Terbukti dari kutipan halaman 14 kapitalisme sudah merasuki pikiran orang-orang
kampungku.....
3) Di mana orang-orang yang bergelar Ode yang merasa sebagai bangsawan dan terus
memakaai gelar tersebut. Berbeda dengan leluhur yang menganggap bahwa gelar
ode diberikan untuk orang yang berjasa, bukan orang yang berdarah biru. Terbukti
dari kutipan halaman 17 .....mereka merasa sebagai bangsawan. Tetapi leluhurmu
tidak setuju dengan gelar bangsawan. ......., adat Buton hanya memberikan gelar ode
untuk orang yang berjasa, bukan untuk orang yang berdarah biru
4) Peikiran bahwa ada orang yang tidak bergelar ode yang menikah dengan orang yang
bergelar ode akan merusak keturunan ode. Terbukti dari kutipan halaman 19 kau
adalah orang yang tak bergelar ode berani melamar perempuan ode. Amalia ode
tak akan direstui keluarganya. Itu akan merusak keturunannya saja.
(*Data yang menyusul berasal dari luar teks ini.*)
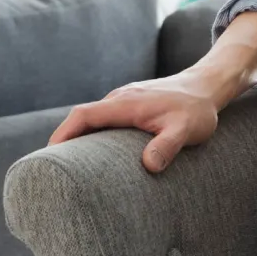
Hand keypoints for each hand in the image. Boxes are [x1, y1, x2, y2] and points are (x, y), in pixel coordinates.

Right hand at [47, 73, 229, 172]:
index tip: (47, 155)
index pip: (83, 116)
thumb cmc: (197, 110)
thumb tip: (148, 166)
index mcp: (124, 103)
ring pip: (92, 117)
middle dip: (63, 140)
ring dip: (77, 137)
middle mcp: (119, 98)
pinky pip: (104, 118)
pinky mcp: (131, 104)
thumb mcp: (185, 130)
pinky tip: (95, 153)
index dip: (62, 135)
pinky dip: (92, 133)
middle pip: (81, 117)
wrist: (208, 86)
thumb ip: (167, 146)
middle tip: (49, 170)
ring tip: (67, 167)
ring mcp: (124, 100)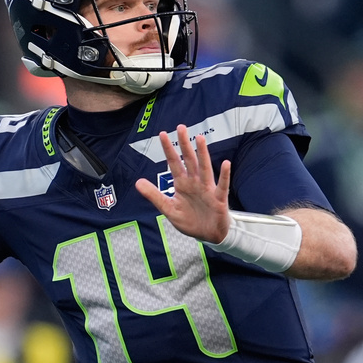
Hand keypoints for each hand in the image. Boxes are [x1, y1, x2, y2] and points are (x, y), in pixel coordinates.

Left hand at [135, 124, 230, 243]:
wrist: (207, 235)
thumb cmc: (190, 220)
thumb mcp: (168, 209)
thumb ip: (154, 196)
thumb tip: (137, 182)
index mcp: (182, 184)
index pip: (173, 163)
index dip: (168, 149)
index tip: (163, 134)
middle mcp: (194, 182)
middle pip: (189, 160)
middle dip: (184, 144)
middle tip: (181, 127)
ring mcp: (207, 189)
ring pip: (205, 168)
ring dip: (202, 154)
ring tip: (200, 138)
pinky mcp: (218, 199)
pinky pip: (222, 185)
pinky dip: (224, 175)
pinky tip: (225, 163)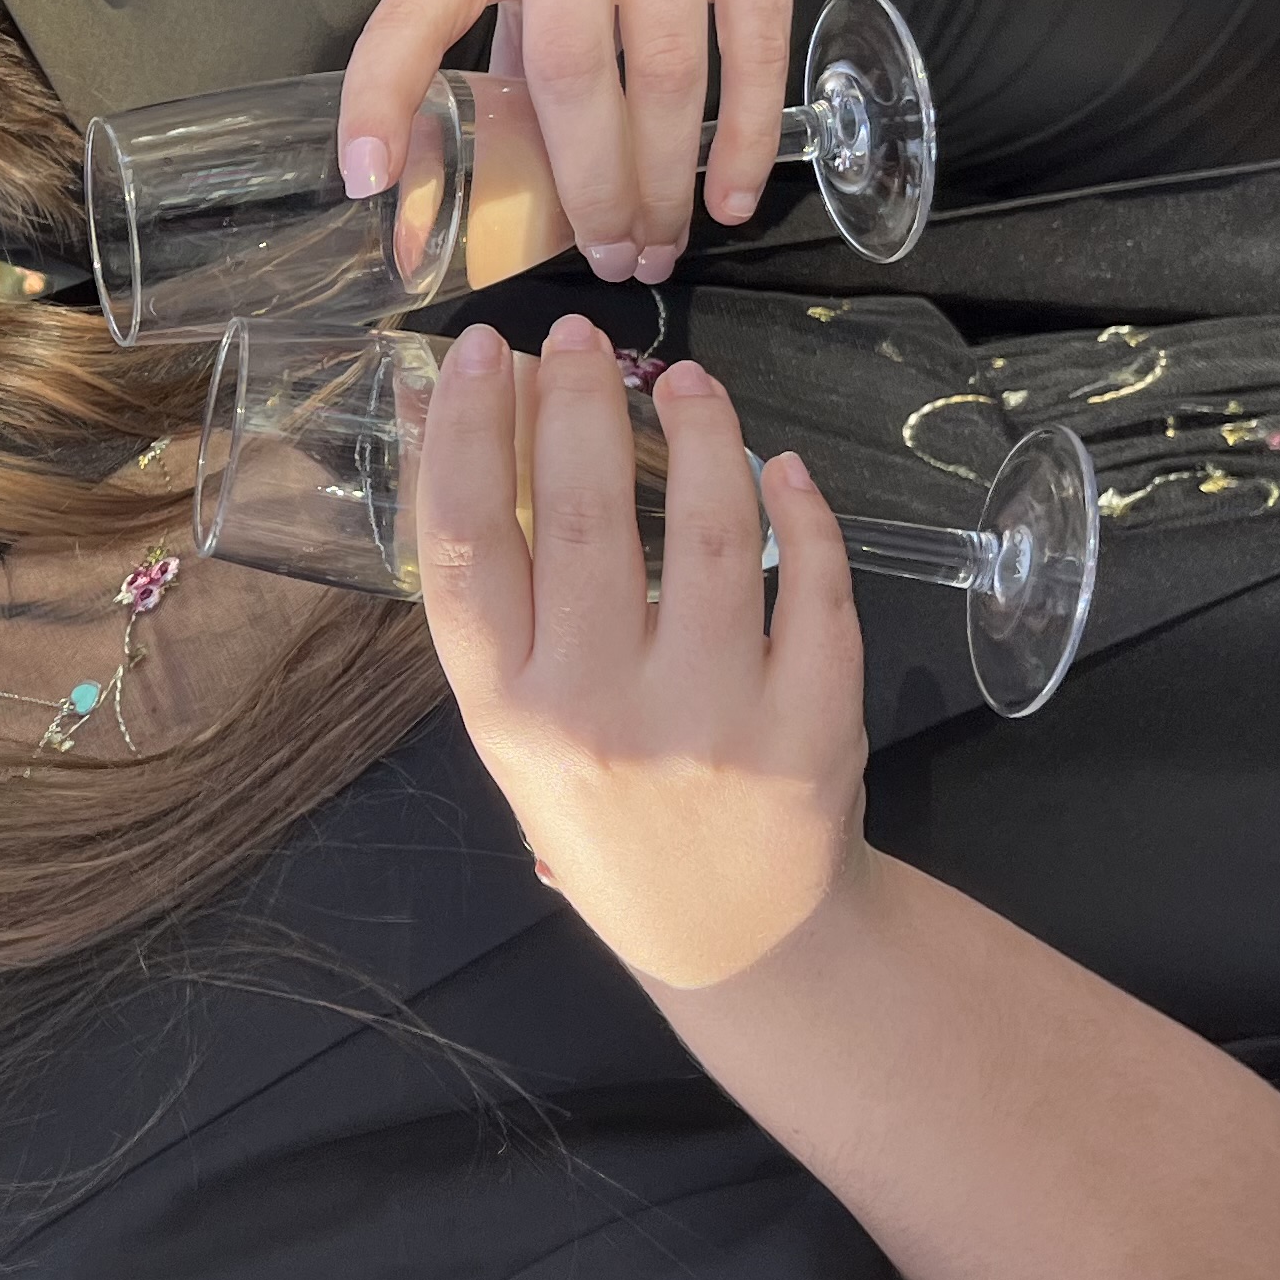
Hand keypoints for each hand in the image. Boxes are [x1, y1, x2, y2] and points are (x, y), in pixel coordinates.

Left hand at [337, 0, 820, 283]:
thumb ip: (509, 42)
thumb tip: (489, 176)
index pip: (412, 12)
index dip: (379, 96)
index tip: (368, 180)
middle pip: (567, 69)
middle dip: (587, 182)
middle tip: (604, 257)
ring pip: (661, 69)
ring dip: (662, 177)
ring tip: (659, 243)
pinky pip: (749, 46)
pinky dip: (737, 137)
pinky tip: (726, 196)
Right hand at [412, 318, 867, 990]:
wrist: (738, 940)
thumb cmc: (606, 818)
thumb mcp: (521, 734)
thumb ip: (508, 613)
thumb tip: (491, 441)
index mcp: (508, 713)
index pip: (466, 544)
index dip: (466, 433)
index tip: (481, 353)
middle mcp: (600, 713)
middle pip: (584, 516)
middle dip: (579, 402)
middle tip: (582, 339)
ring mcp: (712, 717)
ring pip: (714, 530)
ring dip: (701, 433)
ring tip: (688, 384)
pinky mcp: (809, 722)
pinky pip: (814, 584)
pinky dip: (800, 510)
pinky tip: (780, 466)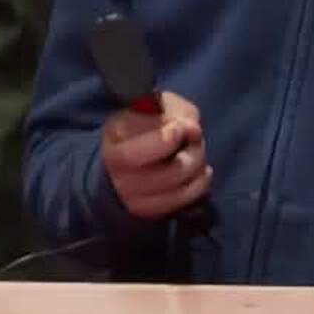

5) Hubungan yang didasari dengan paksaan tetap saja akan melahirkan sebuah
kebencian. Terbukti dari kutipan halaman 36 aku tak pernah setuju bertunangan
dengan kau. Aku dipaksa....... Lia memaki lelaki gemuk pendek itu,....
6) Masih bnayak guru yang melakukan nepotisme, sehimgga seorang anak meskipun
pintar tidak akan meraih juara jika dia tidak memiliki keluarga seorang guru.